Some would like to see the league put independent neurologists on the sideline to help diagnose concussions. The league has discussed it, but for now feels a trainer up in the booth and the replay monitors on the sideline are sufficient.

Many of the league's trainers were initially lukewarm to the idea of putting somebody up in the booth to help monitor possible concussions, mainly because the league's original plan was to use officials and other untrained personnel. Eventually, they agreed to use independent certified trainers.

The changes are a little late for Jacksonville Jaguars linebacker Clint Sessions, whose career may be over after suffering three concussions last season, including two in the same game. Seven months later, he still is suffering postconcussion symptoms and hasn't been cleared to play.

Sessions suffered the last two concussions in a Nov. 20 game against Cleveland. He knew he was concussed after the first one, but said he hid it from the team's medical staff so that he could keep playing.

“I kind of knew it was pretty serious, but I just figured I wanted to win," he said. "It was a big game. We wanted to win the game. I wanted to contribute. I didn't want to leave the game. After the second one, I couldn't stand anymore, the trauma, so I left the game.

“Would I do that again? I probably would be a little smarter and not ignore it. But it would probably take a lot for me to come out of the game.
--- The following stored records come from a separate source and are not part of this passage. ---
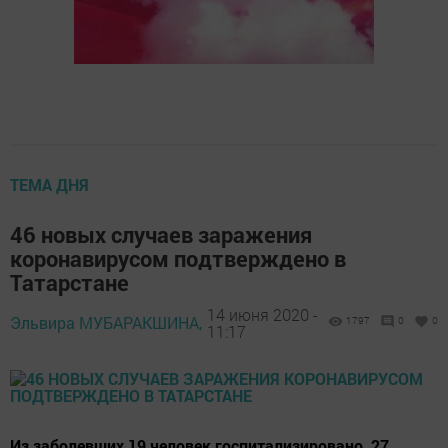
ТЕМА ДНЯ
46 новых случаев заражения
коронавирусом подтверждено в
Татарстане
14 июня 2020 -
Эльвира МУБАРАКШИНА,
1797
0
0
11:17
Из заболевших 19 человек госпитализировано, 27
It was one of those things I kind of shook off, like a lot of players do, I'm sure. But it was two back-to-back traumas. I guess, in that regard, I do regret that."

The monitors that will be used for reviewing injuries are identical to the ones the league's referees use to review plays on the field. In case you were wondering whether a team like, oh, I don't know, the Patriots, might try to use these monitors to gain a strategic advantage, they can't. According to the league's policy, only the team's head trainer and team docs will be permitted to use the monitors.

A league technician will constantly man the monitor. If a trainer or physician wants to review a play, he will notify the technician, who will communicate the request to the independent trainer up in the booth. The video will then be sent from the booth to the sideline monitor.

"I like all the changes they're making," Burkholder said. "They're making our job easier.

“There are some logistics to work out. You can't have players over there wanting to look at film. They can't be asking me to check and see if a guy stepped out of bounds. I think the fact that we can go in there and look will enable us to make better medical decisions."

Eagles sign receiver  

The Eagles signed wide receiver Andrew Brewer and waived receiver Ron Johnson with an injury settlement. Johnson had surgery Monday on his fractured and dislocated ankle. Brewer is 6-2, 215, and played two seasons for the UFL Omaha Nighthawks. The Omaha GM was Rick Mueller, now an Eagles players personnel executive. Brewer was a Northwestern teammate of Eagles quarterback Mike Kafka.